On 4/26/21 6:28 PM, Zebediah Figura (she/her) wrote:
On 4/26/21 5:37 AM, Rémi Bernon wrote:
From: Arkadiusz Hiler ahiler@codeweavers.com
Signed-off-by: Rémi Bernon rbernon@codeweavers.com
In PATCH 1, the return GetLastError() look wrong to me but the same is done in IoGetDeviceProperty so I kept them. I guess we would need to convert the setupapi error back to NTSTATUS, or implement the higher level setupapi on top of these lower level primitives intead.
It's maybe not exactly ideal, but it's also not clear how to map setupapi errors to NTSTATUS, and moreover it probably doesn't matter anyway (we don't expect those functions to fail).
I don't think we can implement setupapi functions on top of ntoskrnl ones; that crosses the kernel boundary (and there's no clear syscall interface for it). Probably on Windows the code is just duplicated.
FWIW, we have a PnP test driver now, so it's actually possible to write tests for this function.
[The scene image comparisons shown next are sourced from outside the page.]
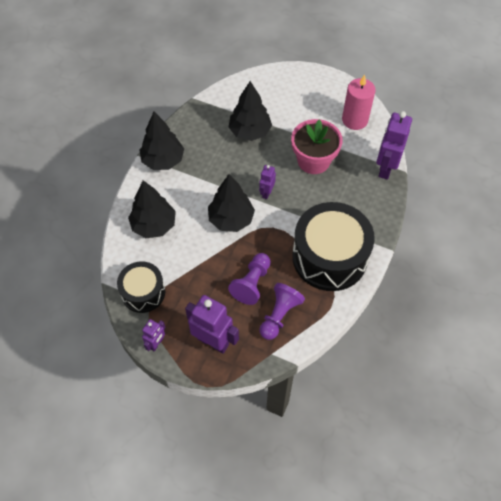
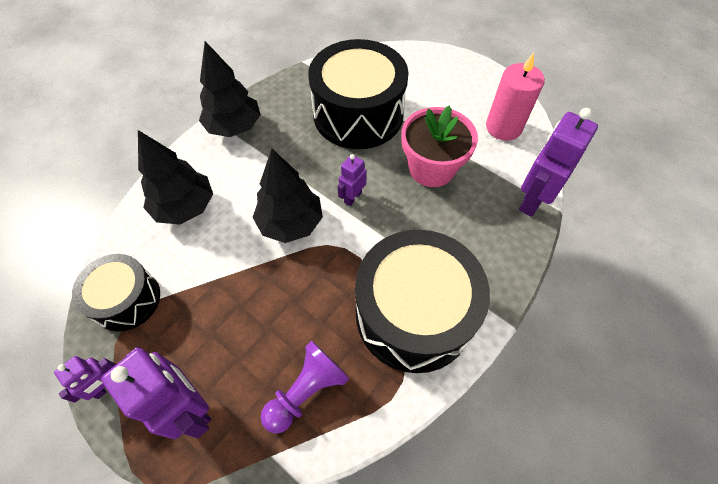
camera: 15 degrees right, 0 degrees up
(250, 131) = (358, 114): black tree -> black drum
(252, 283) = (284, 326): purple pawn -> none

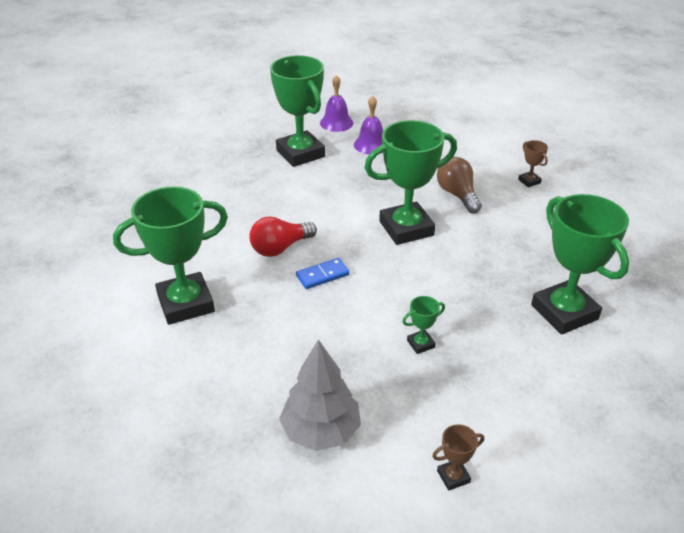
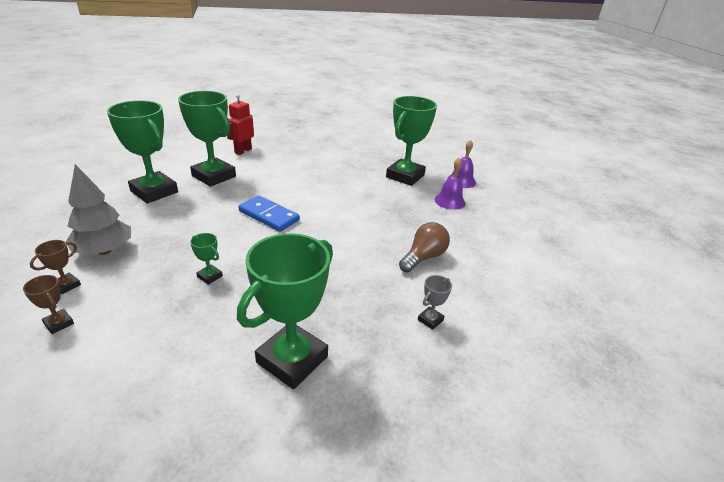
camera: 60 degrees right, 5 degrees down
(127, 262) = (243, 151): none -> red robot
(280, 248) = (288, 193): red light bulb -> none
(322, 275) = (269, 216): blue domino -> blue domino, size x1.53
(406, 228) = (352, 240): green trophy -> green trophy (154, 191)
(529, 181) = (490, 298): brown trophy -> brown trophy (66, 285)
(543, 222) = (430, 320): none -> grey trophy

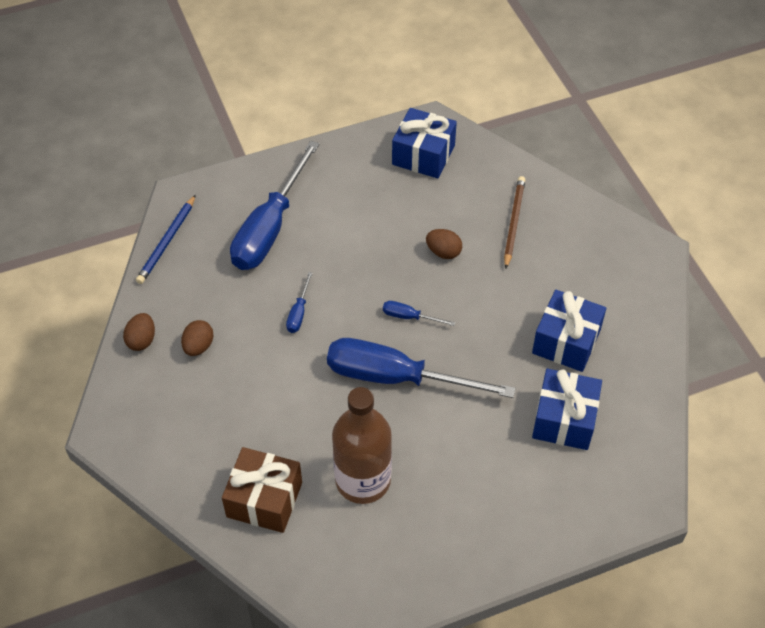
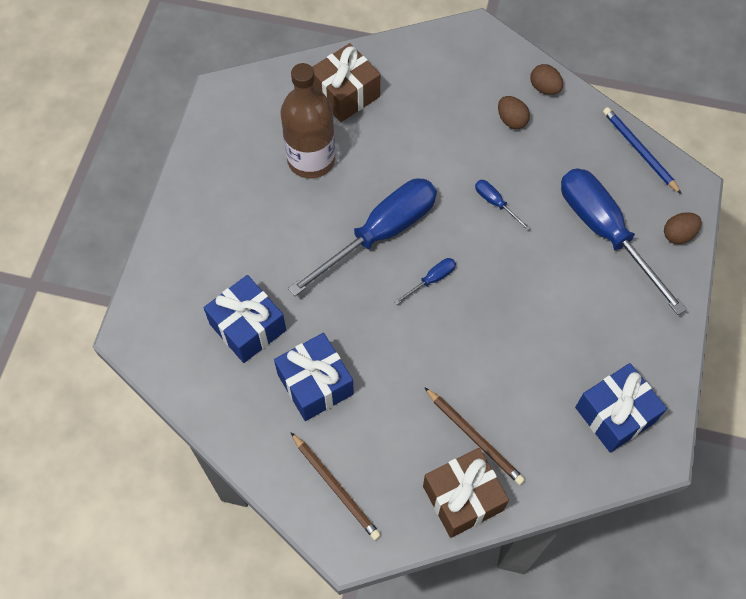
camera: 125 degrees right, 10 degrees up
(443, 252) = (482, 352): brown egg -> brown egg (678, 234)
(562, 206) = (462, 498): none -> brown gift
(627, 281) = (336, 487): none -> brown pencil

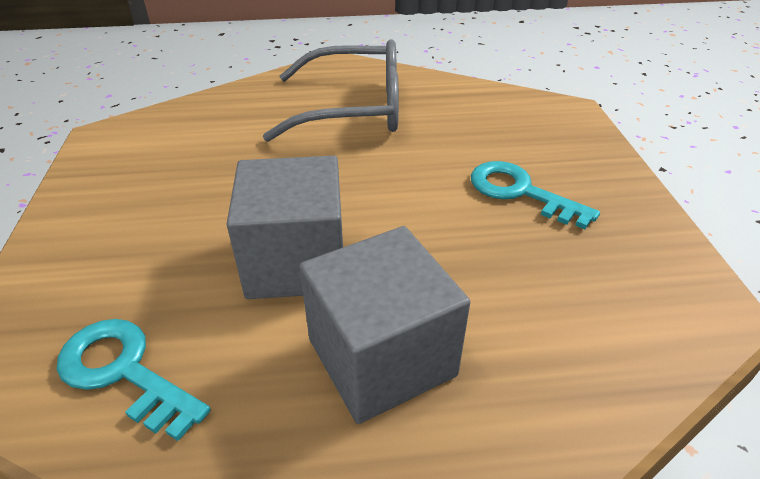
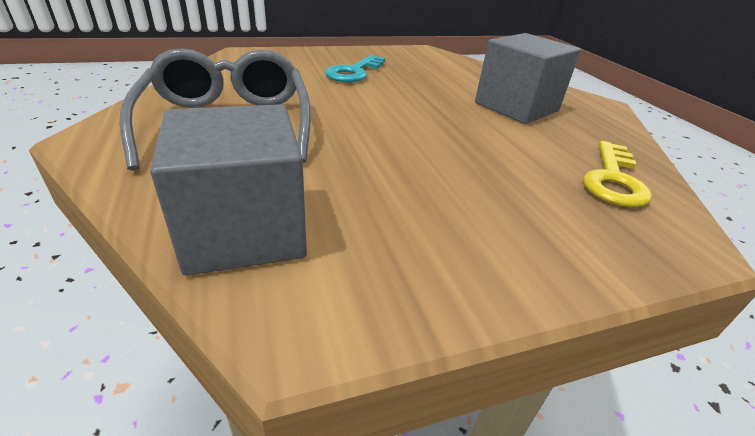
camera: 105 degrees left, 5 degrees down
(125, 372) = (613, 179): turquoise key -> yellow key
(296, 262) = (468, 133): grey cube -> grey cube (244, 231)

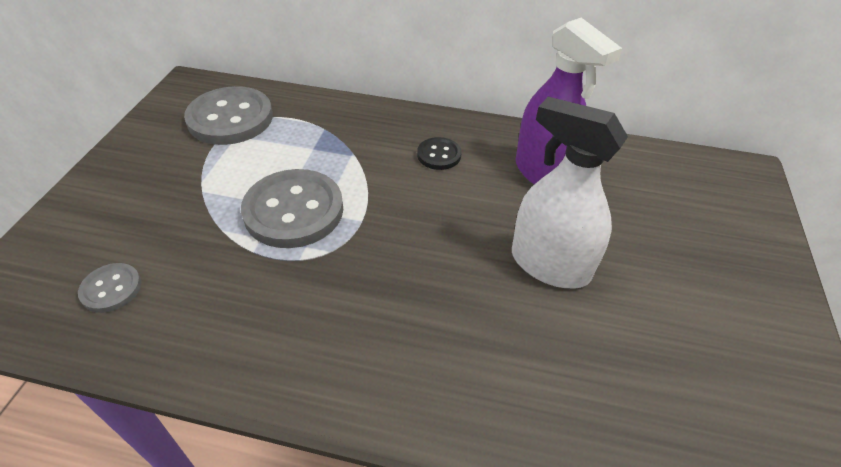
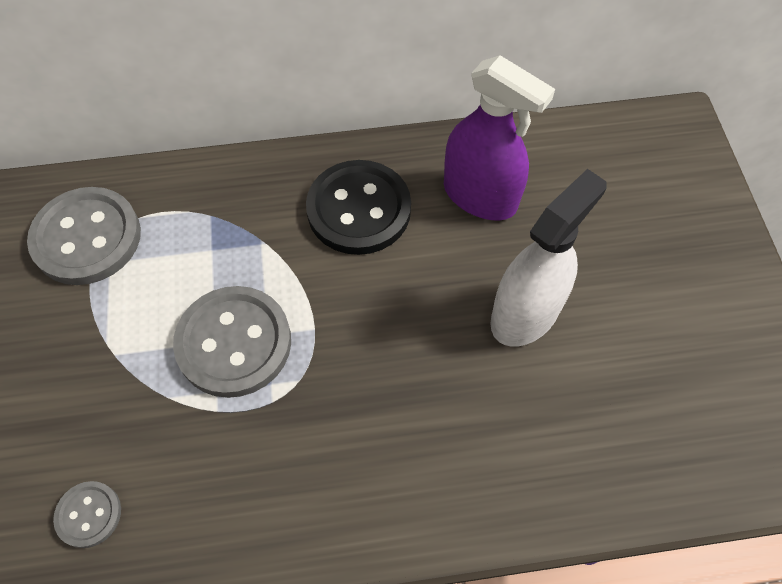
camera: 20 degrees left, 15 degrees up
(439, 155) = (359, 209): black button -> black button, size x2.01
(549, 265) = (525, 313): white spray bottle -> white spray bottle turned 120 degrees clockwise

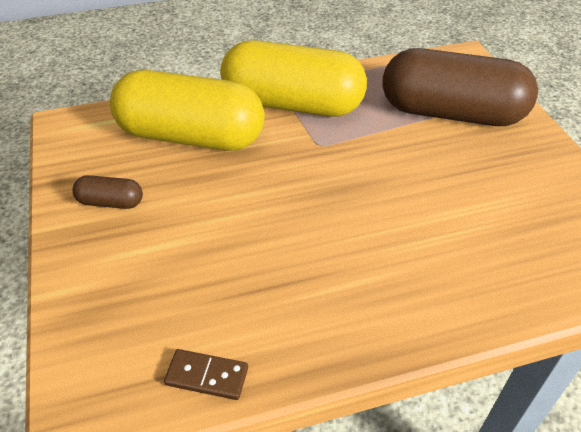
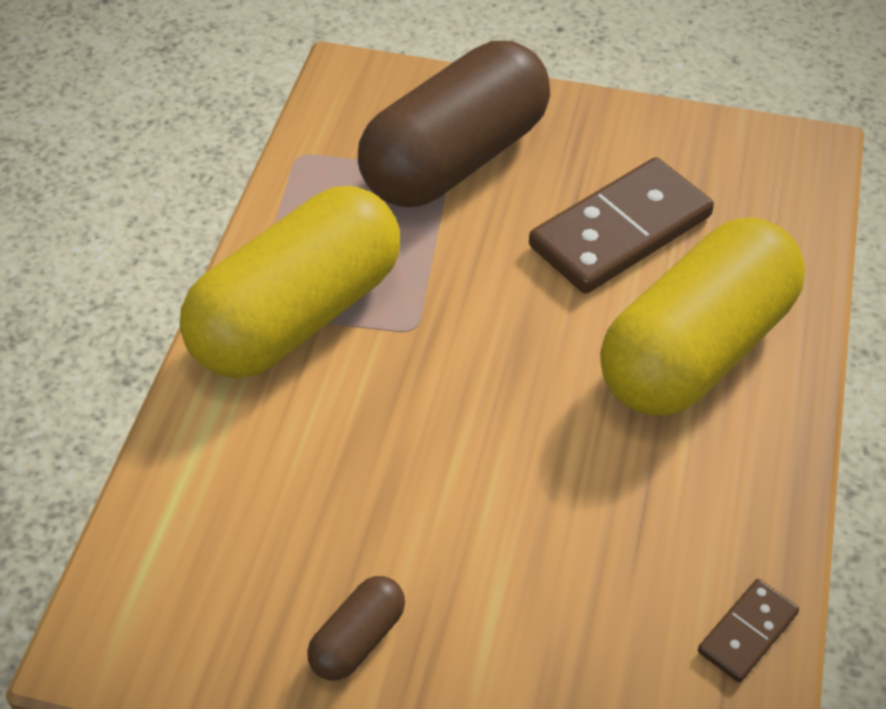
camera: 60 degrees left, 5 degrees up
(191, 136) = (275, 475): yellow capsule -> yellow capsule (695, 349)
(472, 197) = (620, 231): none -> brown domino

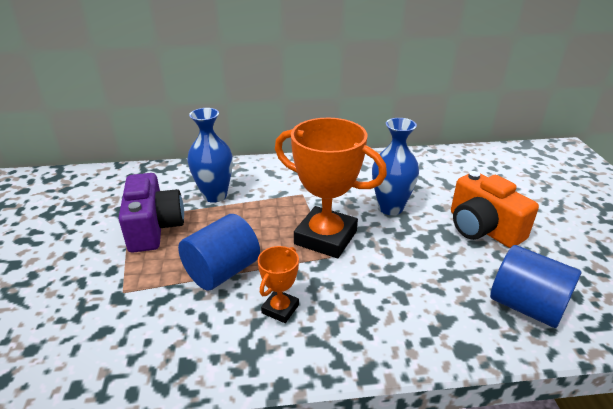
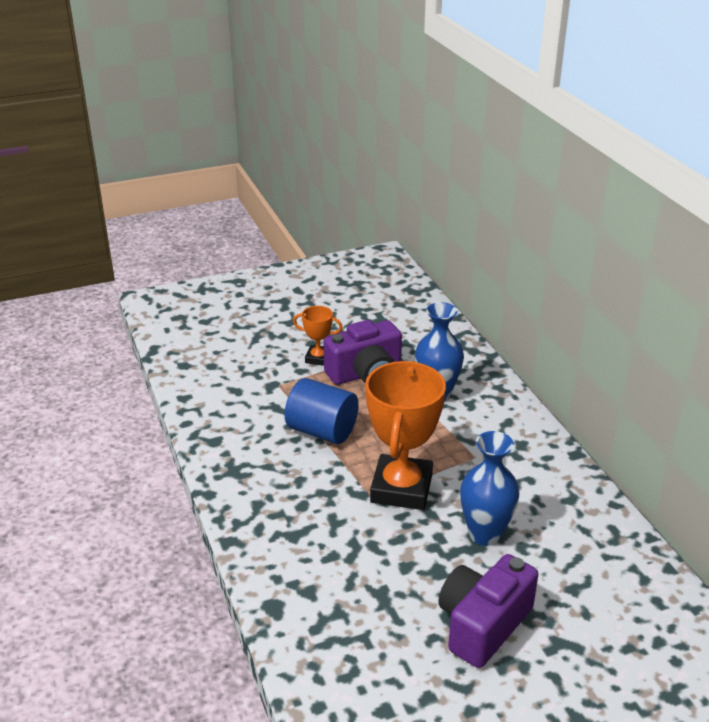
camera: 75 degrees right, 0 degrees up
(280, 309) = (287, 477): orange trophy -> orange trophy (318, 358)
(482, 228) = (483, 624): orange camera -> purple camera
(526, 306) = (349, 659): blue cylinder -> none

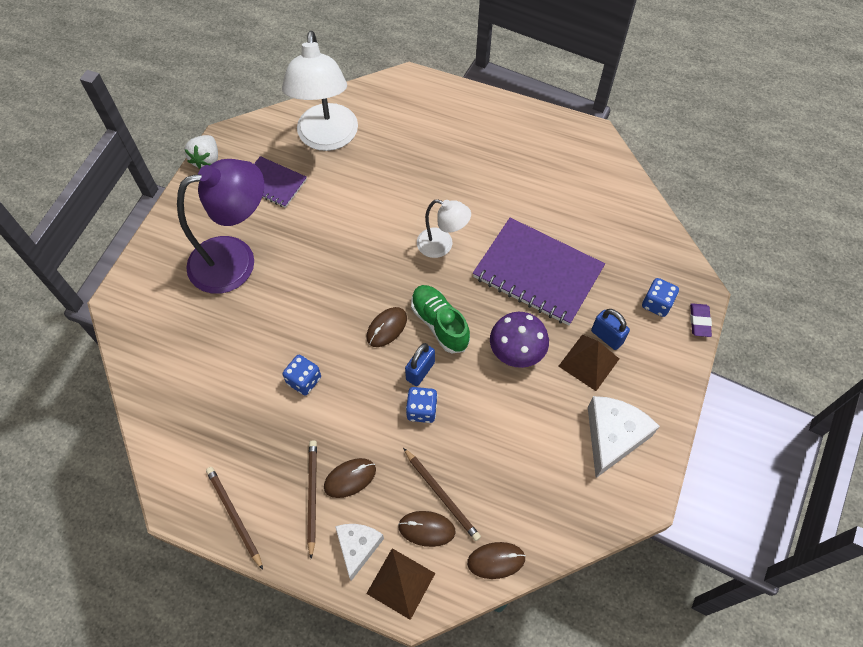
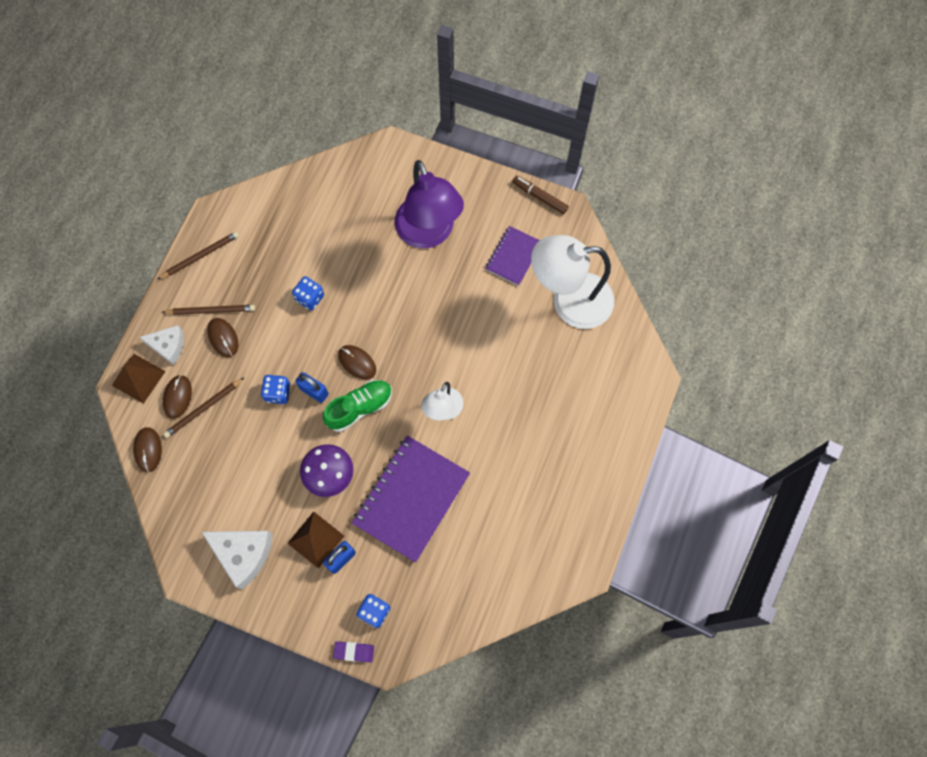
camera: 90 degrees right, 10 degrees up
(206, 160) = (540, 197): white strawberry -> brown marker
In PATCH 2, I moved the error case before IoInvalidateDeviceRelations, because I don't know what the call is actually expecting. Maybe it was unnecessary.
I think it's correct as-is to move it—as soon as we call IoInvalidateDeviceRelations() the device can be exposed.
Actually, to be completely correct (i.e. if we were running this driver in Windows), I think we should treat it as possible to receive IRP_MN_QUERY_DEVICE_RELATIONS at any time. What we probably should be doing is to initialize everything necessary *before* the statement "fdo_ext->u.fdo.child_pdo = child_pdo", and then everything else at IRP_MN_START_DEVICE (on the child PDO).
It's actually causing IoSetDevicePropertyData to fail the first time a device is detected (so on prefix creation for both mouse and keyboard devices), as setupapi doesn't know about it until we call IoInvalidateDeviceRelations.
Note however, although it fails to set the property, as SetupDiDestroyDeviceInfoList clears the last error, it still returns success, and the device initialization continues.
I think it may be better to move it after, as it's less likely that anything happens in between, while missing the property is going to make rawinput device enumeration skip the device. But it's just a workaround.